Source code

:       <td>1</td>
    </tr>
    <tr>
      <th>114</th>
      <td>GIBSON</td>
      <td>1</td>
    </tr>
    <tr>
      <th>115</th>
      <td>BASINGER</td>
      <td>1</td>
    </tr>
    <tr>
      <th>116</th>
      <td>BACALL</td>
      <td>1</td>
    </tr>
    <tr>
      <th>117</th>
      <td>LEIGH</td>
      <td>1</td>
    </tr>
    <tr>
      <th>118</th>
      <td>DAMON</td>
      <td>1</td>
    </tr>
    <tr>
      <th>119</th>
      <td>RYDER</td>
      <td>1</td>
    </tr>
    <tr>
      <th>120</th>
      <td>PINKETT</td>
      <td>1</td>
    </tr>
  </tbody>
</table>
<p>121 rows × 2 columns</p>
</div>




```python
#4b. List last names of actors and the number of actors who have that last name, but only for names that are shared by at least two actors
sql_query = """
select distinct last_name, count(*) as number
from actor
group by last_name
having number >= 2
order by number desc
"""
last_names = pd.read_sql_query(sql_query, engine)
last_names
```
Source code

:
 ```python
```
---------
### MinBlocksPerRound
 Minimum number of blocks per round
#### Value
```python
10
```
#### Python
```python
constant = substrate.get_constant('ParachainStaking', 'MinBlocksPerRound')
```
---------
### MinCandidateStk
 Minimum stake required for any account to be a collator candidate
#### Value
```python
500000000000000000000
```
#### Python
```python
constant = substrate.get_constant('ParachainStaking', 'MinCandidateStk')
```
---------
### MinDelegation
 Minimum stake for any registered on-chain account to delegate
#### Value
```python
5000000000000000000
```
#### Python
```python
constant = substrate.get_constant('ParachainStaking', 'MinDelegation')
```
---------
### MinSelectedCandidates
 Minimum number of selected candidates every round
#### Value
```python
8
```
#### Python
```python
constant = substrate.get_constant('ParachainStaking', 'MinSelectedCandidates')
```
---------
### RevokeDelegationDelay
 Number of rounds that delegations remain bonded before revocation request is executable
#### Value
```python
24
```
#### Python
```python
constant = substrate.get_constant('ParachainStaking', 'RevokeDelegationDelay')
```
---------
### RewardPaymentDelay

> _EXERCISE GOAL_
Where the word "MinSelectedCandidates" shows up in a line of the entries above, copy that line.

> _SOLUTION TO THE PROBLEM_
### MinSelectedCandidates
constant = substrate.get_constant('ParachainStaking', 'MinSelectedCandidates')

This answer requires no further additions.